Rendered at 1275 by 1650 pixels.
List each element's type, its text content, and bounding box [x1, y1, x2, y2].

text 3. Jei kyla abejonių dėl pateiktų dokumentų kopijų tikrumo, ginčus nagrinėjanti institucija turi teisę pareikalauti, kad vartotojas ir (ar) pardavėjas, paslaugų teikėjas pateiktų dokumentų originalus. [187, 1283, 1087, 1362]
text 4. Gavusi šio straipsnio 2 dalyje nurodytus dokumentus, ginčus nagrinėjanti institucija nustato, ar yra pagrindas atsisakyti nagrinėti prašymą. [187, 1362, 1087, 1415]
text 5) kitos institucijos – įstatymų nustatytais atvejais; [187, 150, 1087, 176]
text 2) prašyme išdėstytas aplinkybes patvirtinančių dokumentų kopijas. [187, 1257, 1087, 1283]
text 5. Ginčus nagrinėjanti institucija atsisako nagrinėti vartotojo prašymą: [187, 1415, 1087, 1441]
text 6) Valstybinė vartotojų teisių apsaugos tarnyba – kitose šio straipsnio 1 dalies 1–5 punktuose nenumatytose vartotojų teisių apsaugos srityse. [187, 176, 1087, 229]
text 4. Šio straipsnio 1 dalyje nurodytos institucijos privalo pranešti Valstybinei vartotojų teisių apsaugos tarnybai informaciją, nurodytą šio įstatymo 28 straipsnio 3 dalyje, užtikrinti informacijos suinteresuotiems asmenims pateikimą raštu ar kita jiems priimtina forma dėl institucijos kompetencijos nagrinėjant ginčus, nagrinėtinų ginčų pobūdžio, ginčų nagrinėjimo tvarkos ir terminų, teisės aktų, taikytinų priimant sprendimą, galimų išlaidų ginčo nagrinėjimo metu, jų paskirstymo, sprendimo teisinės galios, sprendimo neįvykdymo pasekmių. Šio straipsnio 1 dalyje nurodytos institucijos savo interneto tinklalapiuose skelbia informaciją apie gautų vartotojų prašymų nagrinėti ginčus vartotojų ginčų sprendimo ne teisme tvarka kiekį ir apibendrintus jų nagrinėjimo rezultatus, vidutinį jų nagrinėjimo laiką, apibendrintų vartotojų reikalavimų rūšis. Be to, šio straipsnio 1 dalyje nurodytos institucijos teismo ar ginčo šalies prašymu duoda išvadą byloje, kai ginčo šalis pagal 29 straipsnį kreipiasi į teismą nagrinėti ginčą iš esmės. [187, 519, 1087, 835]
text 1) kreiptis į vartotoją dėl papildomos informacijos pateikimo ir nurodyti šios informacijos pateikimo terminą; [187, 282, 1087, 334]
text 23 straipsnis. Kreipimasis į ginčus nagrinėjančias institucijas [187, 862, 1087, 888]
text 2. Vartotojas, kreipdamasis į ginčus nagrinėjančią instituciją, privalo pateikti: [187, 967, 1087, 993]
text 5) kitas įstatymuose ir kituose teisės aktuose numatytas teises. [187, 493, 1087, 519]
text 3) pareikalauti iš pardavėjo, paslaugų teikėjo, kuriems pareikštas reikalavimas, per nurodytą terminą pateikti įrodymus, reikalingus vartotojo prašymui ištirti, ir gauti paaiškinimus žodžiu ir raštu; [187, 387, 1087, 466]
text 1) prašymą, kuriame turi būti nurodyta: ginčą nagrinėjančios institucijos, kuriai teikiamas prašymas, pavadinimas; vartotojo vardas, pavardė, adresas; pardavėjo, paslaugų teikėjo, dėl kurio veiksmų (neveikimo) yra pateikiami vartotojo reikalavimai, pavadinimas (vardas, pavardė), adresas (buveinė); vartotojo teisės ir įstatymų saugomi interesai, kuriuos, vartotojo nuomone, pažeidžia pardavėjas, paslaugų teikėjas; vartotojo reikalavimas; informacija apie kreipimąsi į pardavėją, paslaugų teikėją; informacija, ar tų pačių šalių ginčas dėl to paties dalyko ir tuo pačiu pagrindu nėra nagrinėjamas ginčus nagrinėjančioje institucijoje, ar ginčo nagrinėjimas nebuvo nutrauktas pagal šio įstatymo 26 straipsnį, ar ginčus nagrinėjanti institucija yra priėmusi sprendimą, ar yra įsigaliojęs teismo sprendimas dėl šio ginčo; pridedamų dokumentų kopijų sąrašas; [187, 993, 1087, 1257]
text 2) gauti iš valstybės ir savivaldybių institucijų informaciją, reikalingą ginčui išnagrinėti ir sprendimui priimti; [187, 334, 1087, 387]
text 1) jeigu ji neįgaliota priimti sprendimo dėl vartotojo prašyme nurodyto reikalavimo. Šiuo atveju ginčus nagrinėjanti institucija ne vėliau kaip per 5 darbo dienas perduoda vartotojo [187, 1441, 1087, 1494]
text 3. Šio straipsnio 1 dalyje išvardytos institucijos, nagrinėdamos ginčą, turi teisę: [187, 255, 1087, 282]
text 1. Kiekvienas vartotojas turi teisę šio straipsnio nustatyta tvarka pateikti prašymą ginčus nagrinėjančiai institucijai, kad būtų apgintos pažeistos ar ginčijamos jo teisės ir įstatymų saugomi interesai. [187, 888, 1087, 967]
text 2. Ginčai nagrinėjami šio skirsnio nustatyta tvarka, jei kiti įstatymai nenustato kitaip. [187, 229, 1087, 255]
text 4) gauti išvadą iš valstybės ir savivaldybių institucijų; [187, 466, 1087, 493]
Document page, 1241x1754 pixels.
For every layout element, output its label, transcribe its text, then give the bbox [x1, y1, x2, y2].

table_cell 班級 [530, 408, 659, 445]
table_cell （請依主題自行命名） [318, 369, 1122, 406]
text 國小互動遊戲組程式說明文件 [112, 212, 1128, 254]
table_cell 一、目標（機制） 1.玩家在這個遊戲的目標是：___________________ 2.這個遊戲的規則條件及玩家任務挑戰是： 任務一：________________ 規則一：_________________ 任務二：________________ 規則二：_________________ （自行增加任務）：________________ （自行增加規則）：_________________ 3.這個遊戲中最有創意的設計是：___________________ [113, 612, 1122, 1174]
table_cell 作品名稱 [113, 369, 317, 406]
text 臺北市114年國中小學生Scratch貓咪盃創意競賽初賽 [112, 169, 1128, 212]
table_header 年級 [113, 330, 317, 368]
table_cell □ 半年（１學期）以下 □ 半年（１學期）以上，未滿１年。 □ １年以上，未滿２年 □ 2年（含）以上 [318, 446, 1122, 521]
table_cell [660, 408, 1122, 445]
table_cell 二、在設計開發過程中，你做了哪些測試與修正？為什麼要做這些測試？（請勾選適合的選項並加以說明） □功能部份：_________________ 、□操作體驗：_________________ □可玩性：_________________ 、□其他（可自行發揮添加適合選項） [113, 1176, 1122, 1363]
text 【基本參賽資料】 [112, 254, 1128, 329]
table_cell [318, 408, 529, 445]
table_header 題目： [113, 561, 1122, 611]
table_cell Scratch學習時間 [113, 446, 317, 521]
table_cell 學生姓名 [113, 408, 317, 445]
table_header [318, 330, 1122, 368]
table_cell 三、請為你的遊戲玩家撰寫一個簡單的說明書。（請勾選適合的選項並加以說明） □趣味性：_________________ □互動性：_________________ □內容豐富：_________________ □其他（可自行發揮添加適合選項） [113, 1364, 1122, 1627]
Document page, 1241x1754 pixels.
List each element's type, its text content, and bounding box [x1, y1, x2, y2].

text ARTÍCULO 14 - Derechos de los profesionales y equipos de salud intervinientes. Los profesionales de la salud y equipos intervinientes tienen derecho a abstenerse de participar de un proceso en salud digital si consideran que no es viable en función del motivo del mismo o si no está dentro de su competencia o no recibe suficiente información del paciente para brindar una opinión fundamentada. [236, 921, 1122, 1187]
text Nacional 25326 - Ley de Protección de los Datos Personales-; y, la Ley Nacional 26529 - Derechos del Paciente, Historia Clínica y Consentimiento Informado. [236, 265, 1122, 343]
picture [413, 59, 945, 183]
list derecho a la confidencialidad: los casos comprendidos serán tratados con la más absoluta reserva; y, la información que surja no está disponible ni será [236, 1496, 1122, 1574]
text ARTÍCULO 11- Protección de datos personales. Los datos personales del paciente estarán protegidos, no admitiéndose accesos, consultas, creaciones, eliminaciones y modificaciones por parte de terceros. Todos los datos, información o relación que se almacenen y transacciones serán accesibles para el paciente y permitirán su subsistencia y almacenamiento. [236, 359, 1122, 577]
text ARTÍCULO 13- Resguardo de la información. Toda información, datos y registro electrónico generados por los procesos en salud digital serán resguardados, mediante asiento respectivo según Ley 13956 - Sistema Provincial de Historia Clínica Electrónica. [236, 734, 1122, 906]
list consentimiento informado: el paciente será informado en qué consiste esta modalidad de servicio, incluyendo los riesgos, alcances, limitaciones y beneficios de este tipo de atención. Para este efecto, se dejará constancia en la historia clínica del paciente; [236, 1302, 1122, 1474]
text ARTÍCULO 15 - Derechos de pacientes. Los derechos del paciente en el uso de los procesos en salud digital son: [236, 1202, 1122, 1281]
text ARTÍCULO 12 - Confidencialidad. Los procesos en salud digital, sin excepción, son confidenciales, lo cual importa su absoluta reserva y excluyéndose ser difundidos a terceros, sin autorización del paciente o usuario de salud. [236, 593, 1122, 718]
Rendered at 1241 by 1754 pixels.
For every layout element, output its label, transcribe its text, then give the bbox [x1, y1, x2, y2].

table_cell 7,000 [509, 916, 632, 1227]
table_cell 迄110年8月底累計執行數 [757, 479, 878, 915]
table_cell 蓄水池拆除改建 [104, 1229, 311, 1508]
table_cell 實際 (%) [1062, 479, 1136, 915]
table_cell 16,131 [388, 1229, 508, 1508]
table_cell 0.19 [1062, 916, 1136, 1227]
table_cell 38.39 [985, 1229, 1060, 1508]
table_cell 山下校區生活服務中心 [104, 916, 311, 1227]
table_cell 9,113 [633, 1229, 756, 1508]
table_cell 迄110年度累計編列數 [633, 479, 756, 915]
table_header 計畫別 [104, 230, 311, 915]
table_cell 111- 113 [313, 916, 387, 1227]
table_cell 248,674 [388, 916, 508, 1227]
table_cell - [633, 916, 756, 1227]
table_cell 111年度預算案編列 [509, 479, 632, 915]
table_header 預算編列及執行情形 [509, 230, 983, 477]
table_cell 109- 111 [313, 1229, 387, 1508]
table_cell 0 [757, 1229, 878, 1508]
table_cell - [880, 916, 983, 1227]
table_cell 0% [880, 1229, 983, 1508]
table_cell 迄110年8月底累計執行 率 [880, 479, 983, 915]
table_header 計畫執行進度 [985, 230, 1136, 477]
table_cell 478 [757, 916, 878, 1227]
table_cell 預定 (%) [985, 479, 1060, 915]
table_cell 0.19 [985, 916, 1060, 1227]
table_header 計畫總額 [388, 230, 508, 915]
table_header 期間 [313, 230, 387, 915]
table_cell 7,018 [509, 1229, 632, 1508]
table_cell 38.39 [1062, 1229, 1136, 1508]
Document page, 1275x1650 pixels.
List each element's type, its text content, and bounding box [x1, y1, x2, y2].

- WORK TO BE COMPLETED -
Write out, without any changes, the lines of the data from the line containing "table_cell 7,000 [509, 916, 632, 1227]" up to and including the line containing "table_cell 111年度預算案編列 [509, 479, 632, 915]".

- ANSWER FOR THE TASK -
table_cell 7,000 [509, 916, 632, 1227]
table_cell 迄110年8月底累計執行數 [757, 479, 878, 915]
table_cell 蓄水池拆除改建 [104, 1229, 311, 1508]
table_cell 實際 (%) [1062, 479, 1136, 915]
table_cell 16,131 [388, 1229, 508, 1508]
table_cell 0.19 [1062, 916, 1136, 1227]
table_cell 38.39 [985, 1229, 1060, 1508]
table_cell 山下校區生活服務中心 [104, 916, 311, 1227]
table_cell 9,113 [633, 1229, 756, 1508]
table_cell 迄110年度累計編列數 [633, 479, 756, 915]
table_header 計畫別 [104, 230, 311, 915]
table_cell 111- 113 [313, 916, 387, 1227]
table_cell 248,674 [388, 916, 508, 1227]
table_cell - [633, 916, 756, 1227]
table_cell 111年度預算案編列 [509, 479, 632, 915]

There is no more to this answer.